Data for processing:
· · · ·
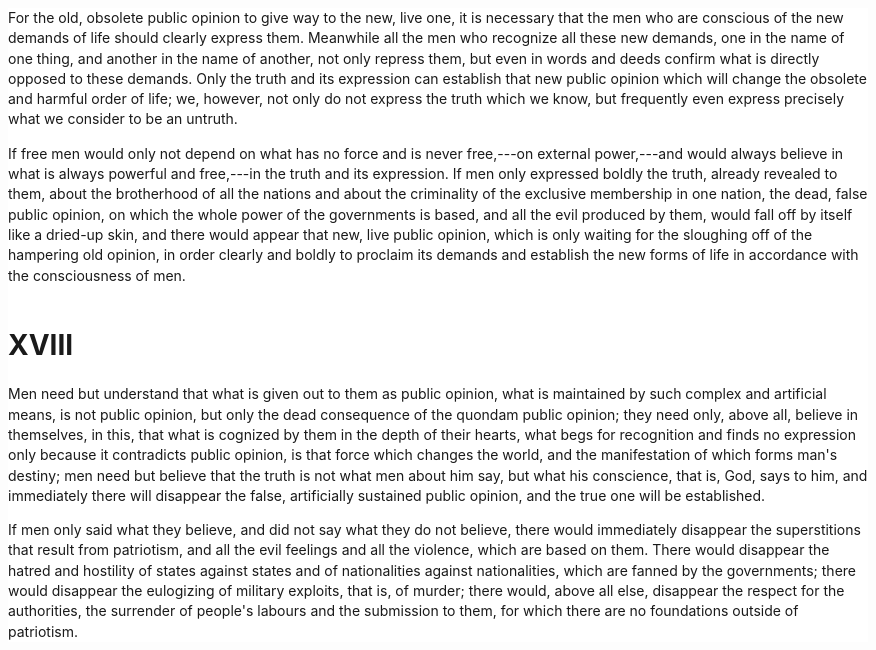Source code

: For the old, obsolete public opinion to give way to the new,
live one, it is necessary that the men who are conscious of
the new demands of life should clearly express them.
Meanwhile all the men who recognize all these new demands,
one in the name of one thing, and another in the name of
another, not only repress them, but even in words and deeds
confirm what is directly opposed to these demands. Only the
truth and its expression can establish that new public
opinion which will change the obsolete and harmful order of
life; we, however, not only do not express the truth which
we know, but frequently even express precisely what we
consider to be an untruth.

If free men would only not depend on what has no force and
is never free,---on external power,---and would always
believe in what is always powerful and free,---in the truth
and its expression. If men only expressed boldly the truth,
already revealed to them, about the brotherhood of all the
nations and about the criminality of the exclusive
membership in one nation, the dead, false public opinion, on
which the whole power of the governments is based, and all
the evil produced by them, would fall off by itself like a
dried-up skin, and there would appear that new, live public
opinion, which is only waiting for the sloughing off of the
hampering old opinion, in order clearly and boldly to
proclaim its demands and establish the new forms of life in
accordance with the consciousness of men.

# XVIII

Men need but understand that what is given out to them as
public opinion, what is maintained by such complex and
artificial means, is not public opinion, but only the dead
consequence of the quondam public opinion; they need only,
above all, believe in themselves, in this, that what is
cognized by them in the depth of their hearts, what begs for
recognition and finds no expression only because it
contradicts public opinion, is that force which changes the
world, and the manifestation of which forms man's destiny;
men need but believe that the truth is not what men about
him say, but what his conscience, that is, God, says to him,
and immediately there will disappear the false, artificially
sustained public opinion, and the true one will be
established.

If men only said what they believe, and did not say what
they do not believe, there would immediately disappear the
superstitions that result from patriotism, and all the evil
feelings and all the violence, which are based on them.
There would disappear the hatred and hostility of states
against states and of nationalities against nationalities,
which are fanned by the governments; there would disappear
the eulogizing of military exploits, that is, of murder;
there would, above all else, disappear the respect for the
authorities, the surrender of people's labours and the
submission to them, for which there are no foundations
outside of patriotism.

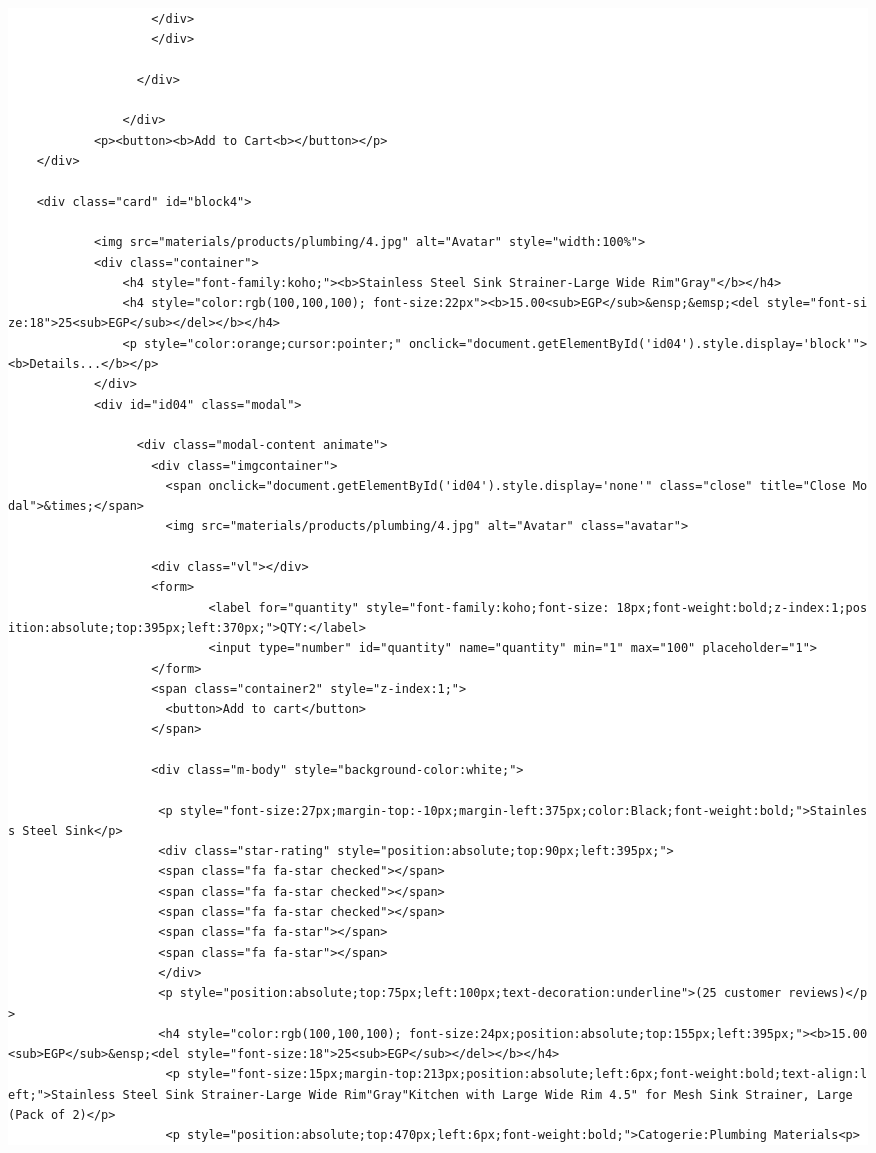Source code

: 						</div>
						</div>
						
					  </div>
					  
					</div>
				<p><button><b>Add to Cart<b></button></p>
		</div>
		
		<div class="card" id="block4">
			
				<img src="materials/products/plumbing/4.jpg" alt="Avatar" style="width:100%">
				<div class="container">
					<h4 style="font-family:koho;"><b>Stainless Steel Sink Strainer-Large Wide Rim"Gray"</b></h4> 
					<h4 style="color:rgb(100,100,100); font-size:22px"><b>15.00<sub>EGP</sub>&ensp;&emsp;<del style="font-size:18">25<sub>EGP</sub></del></b></h4>
					<p style="color:orange;cursor:pointer;" onclick="document.getElementById('id04').style.display='block'"><b>Details...</b></p> 
				</div>
				<div id="id04" class="modal">
					  
					  <div class="modal-content animate">
						<div class="imgcontainer">
						  <span onclick="document.getElementById('id04').style.display='none'" class="close" title="Close Modal">&times;</span>
						  <img src="materials/products/plumbing/4.jpg" alt="Avatar" class="avatar">
							
						<div class="vl"></div>
						<form>
								<label for="quantity" style="font-family:koho;font-size: 18px;font-weight:bold;z-index:1;position:absolute;top:395px;left:370px;">QTY:</label>
								<input type="number" id="quantity" name="quantity" min="1" max="100" placeholder="1">
						</form>
						<span class="container2" style="z-index:1;">
						  <button>Add to cart</button> 
						</span>

						<div class="m-body" style="background-color:white;">
						
						 <p style="font-size:27px;margin-top:-10px;margin-left:375px;color:Black;font-weight:bold;">Stainless Steel Sink</p>
						 <div class="star-rating" style="position:absolute;top:90px;left:395px;">
						 <span class="fa fa-star checked"></span>
						 <span class="fa fa-star checked"></span>
						 <span class="fa fa-star checked"></span>
						 <span class="fa fa-star"></span>
						 <span class="fa fa-star"></span>
						 </div>
						 <p style="position:absolute;top:75px;left:100px;text-decoration:underline">(25 customer reviews)</p>
						 <h4 style="color:rgb(100,100,100); font-size:24px;position:absolute;top:155px;left:395px;"><b>15.00<sub>EGP</sub>&ensp;<del style="font-size:18">25<sub>EGP</sub></del></b></h4>
						  <p style="font-size:15px;margin-top:213px;position:absolute;left:6px;font-weight:bold;text-align:left;">Stainless Steel Sink Strainer-Large Wide Rim"Gray"Kitchen with Large Wide Rim 4.5" for Mesh Sink Strainer, Large (Pack of 2)</p>
						  <p style="position:absolute;top:470px;left:6px;font-weight:bold;">Catogerie:Plumbing Materials<p>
· · · ·
Problem statement: Please turn the material above into a numbered list, one line per item, with blank lines and pictures left out.

Answer area:
1. Source code
2. : For the old, obsolete public opinion to give way to the new,
3. live one, it is necessary that the men who are conscious of
4. the new demands of life should clearly express them.
5. Meanwhile all the men who recognize all these new demands,
6. one in the name of one thing, and another in the name of
7. another, not only repress them, but even in words and deeds
8. confirm what is directly opposed to these demands. Only the
9. truth and its expression can establish that new public
10. opinion which will change the obsolete and harmful order of
11. life; we, however, not only do not express the truth which
12. we know, but frequently even express precisely what we
13. consider to be an untruth.
14. If free men would only not depend on what has no force and
15. is never free,---on external power,---and would always
16. believe in what is always powerful and free,---in the truth
17. and its expression. If men only expressed boldly the truth,
18. already revealed to them, about the brotherhood of all the
19. nations and about the criminality of the exclusive
20. membership in one nation, the dead, false public opinion, on
21. which the whole power of the governments is based, and all
22. the evil produced by them, would fall off by itself like a
23. dried-up skin, and there would appear that new, live public
24. opinion, which is only waiting for the sloughing off of the
25. hampering old opinion, in order clearly and boldly to
26. proclaim its demands and establish the new forms of life in
27. accordance with the consciousness of men.
28. # XVIII
29. Men need but understand that what is given out to them as
30. public opinion, what is maintained by such complex and
31. artificial means, is not public opinion, but only the dead
32. consequence of the quondam public opinion; they need only,
33. above all, believe in themselves, in this, that what is
34. cognized by them in the depth of their hearts, what begs for
35. recognition and finds no expression only because it
36. contradicts public opinion, is that force which changes the
37. world, and the manifestation of which forms man's destiny;
38. men need but believe that the truth is not what men about
39. him say, but what his conscience, that is, God, says to him,
40. and immediately there will disappear the false, artificially
41. sustained public opinion, and the true one will be
42. established.
43. If men only said what they believe, and did not say what
44. they do not believe, there would immediately disappear the
45. superstitions that result from patriotism, and all the evil
46. feelings and all the violence, which are based on them.
47. There would disappear the hatred and hostility of states
48. against states and of nationalities against nationalities,
49. which are fanned by the governments; there would disappear
50. the eulogizing of military exploits, that is, of murder;
51. there would, above all else, disappear the respect for the
52. authorities, the surrender of people's labours and the
53. submission to them, for which there are no foundations
54. outside of patriotism.
55. Source code
56. : 						</div>
57. 						</div>
58. 					  </div>
59. 					</div>
60. 				<p><button><b>Add to Cart<b></button></p>
61. 		</div>
62. 		<div class="card" id="block4">
63. 				<img src="materials/products/plumbing/4.jpg" alt="Avatar" style="width:100%">
64. 				<div class="container">
65. 					<h4 style="font-family:koho;"><b>Stainless Steel Sink Strainer-Large Wide Rim"Gray"</b></h4> 
66. 					<h4 style="color:rgb(100,100,100); font-size:22px"><b>15.00<sub>EGP</sub>&ensp;&emsp;<del style="font-size:18">25<sub>EGP</sub></del></b></h4>
67. 					<p style="color:orange;cursor:pointer;" onclick="document.getElementById('id04').style.display='block'"><b>Details...</b></p> 
68. 				</div>
69. 				<div id="id04" class="modal">
70. 					  <div class="modal-content animate">
71. 						<div class="imgcontainer">
72. 						  <span onclick="document.getElementById('id04').style.display='none'" class="close" title="Close Modal">&times;</span>
73. 						  <img src="materials/products/plumbing/4.jpg" alt="Avatar" class="avatar">
74. 						<div class="vl"></div>
75. 						<form>
76. 								<label for="quantity" style="font-family:koho;font-size: 18px;font-weight:bold;z-index:1;position:absolute;top:395px;left:370px;">QTY:</label>
77. 								<input type="number" id="quantity" name="quantity" min="1" max="100" placeholder="1">
78. 						</form>
79. 						<span class="container2" style="z-index:1;">
80. 						  <button>Add to cart</button> 
81. 						</span>
82. 						<div class="m-body" style="background-color:white;">
83. 						 <p style="font-size:27px;margin-top:-10px;margin-left:375px;color:Black;font-weight:bold;">Stainless Steel Sink</p>
84. 						 <div class="star-rating" style="position:absolute;top:90px;left:395px;">
85. 						 <span class="fa fa-star checked"></span>
86. 						 <span class="fa fa-star checked"></span>
87. 						 <span class="fa fa-star checked"></span>
88. 						 <span class="fa fa-star"></span>
89. 						 <span class="fa fa-star"></span>
90. 						 </div>
91. 						 <p style="position:absolute;top:75px;left:100px;text-decoration:underline">(25 customer reviews)</p>
92. 						 <h4 style="color:rgb(100,100,100); font-size:24px;position:absolute;top:155px;left:395px;"><b>15.00<sub>EGP</sub>&ensp;<del style="font-size:18">25<sub>EGP</sub></del></b></h4>
93. 						  <p style="font-size:15px;margin-top:213px;position:absolute;left:6px;font-weight:bold;text-align:left;">Stainless Steel Sink Strainer-Large Wide Rim"Gray"Kitchen with Large Wide Rim 4.5" for Mesh Sink Strainer, Large (Pack of 2)</p>
94. 						  <p style="position:absolute;top:470px;left:6px;font-weight:bold;">Catogerie:Plumbing Materials<p>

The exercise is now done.